__Task objective__.
Please filter the entries and return only the lines that include "https".

Collected data
────────
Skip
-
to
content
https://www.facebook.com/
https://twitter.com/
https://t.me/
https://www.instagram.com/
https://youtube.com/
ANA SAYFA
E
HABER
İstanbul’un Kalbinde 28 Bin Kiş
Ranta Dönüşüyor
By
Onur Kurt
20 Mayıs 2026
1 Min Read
────────
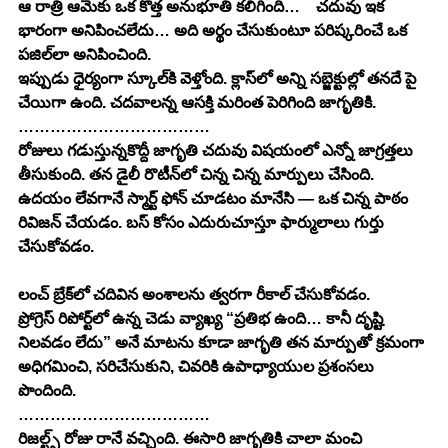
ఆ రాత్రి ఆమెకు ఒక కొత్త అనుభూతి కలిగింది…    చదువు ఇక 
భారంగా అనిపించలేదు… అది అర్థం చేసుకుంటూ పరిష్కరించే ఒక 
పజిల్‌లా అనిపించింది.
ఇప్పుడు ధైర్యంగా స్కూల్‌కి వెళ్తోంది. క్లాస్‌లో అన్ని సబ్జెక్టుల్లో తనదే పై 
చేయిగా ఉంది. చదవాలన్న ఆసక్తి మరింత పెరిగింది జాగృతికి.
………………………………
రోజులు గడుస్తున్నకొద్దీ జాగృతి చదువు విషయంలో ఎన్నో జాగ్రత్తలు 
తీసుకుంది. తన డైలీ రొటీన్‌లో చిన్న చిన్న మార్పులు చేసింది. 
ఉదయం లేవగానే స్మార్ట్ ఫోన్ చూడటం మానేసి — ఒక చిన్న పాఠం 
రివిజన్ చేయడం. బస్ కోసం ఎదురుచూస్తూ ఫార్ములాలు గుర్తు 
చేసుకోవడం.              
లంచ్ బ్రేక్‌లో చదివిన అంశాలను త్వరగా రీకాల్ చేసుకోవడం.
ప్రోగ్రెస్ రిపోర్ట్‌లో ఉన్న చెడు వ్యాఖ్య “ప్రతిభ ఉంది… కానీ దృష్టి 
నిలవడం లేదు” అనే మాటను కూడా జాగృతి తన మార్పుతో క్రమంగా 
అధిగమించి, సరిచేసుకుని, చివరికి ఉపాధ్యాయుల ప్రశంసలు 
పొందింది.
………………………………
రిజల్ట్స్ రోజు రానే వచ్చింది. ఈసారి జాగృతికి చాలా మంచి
────────
__Exercise output__.
https://www.facebook.com/
https://twitter.com/
https://t.me/
https://www.instagram.com/
https://youtube.com/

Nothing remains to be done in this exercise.